=== Begin Enclosure ===

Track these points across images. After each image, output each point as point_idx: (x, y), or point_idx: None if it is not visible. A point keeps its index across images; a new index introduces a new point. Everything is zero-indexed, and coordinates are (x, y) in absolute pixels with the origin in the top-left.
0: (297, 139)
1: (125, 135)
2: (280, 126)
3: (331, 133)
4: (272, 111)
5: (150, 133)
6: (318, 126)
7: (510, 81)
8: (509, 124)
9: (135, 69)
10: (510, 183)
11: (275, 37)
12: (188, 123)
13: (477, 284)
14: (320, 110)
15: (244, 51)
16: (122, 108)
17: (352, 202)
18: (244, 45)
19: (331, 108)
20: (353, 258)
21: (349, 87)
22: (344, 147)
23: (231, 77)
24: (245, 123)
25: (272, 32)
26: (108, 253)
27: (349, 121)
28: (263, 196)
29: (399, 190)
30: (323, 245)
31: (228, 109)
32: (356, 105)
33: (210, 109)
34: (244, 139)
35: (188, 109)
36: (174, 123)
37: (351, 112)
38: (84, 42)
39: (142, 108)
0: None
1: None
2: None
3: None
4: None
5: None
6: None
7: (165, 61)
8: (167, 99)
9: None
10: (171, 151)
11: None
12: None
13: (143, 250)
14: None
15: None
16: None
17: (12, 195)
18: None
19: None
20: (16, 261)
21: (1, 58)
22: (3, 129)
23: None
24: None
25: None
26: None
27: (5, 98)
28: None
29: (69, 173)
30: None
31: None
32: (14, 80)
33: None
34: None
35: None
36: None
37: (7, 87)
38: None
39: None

=== End Enclosure ===

TASK:
Print, without alteration, only the lines above between the one holding "5: (150, 133)" and the one holding "37: (351, 112)", inclusive.

SOLVED PROBLEM:
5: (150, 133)
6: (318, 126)
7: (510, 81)
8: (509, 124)
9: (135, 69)
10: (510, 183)
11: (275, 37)
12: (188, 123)
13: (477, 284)
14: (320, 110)
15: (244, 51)
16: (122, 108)
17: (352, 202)
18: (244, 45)
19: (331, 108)
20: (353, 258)
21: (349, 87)
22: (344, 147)
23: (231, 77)
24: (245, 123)
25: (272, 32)
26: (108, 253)
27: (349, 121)
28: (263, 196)
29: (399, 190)
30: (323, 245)
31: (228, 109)
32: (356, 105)
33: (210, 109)
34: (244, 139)
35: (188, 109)
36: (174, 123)
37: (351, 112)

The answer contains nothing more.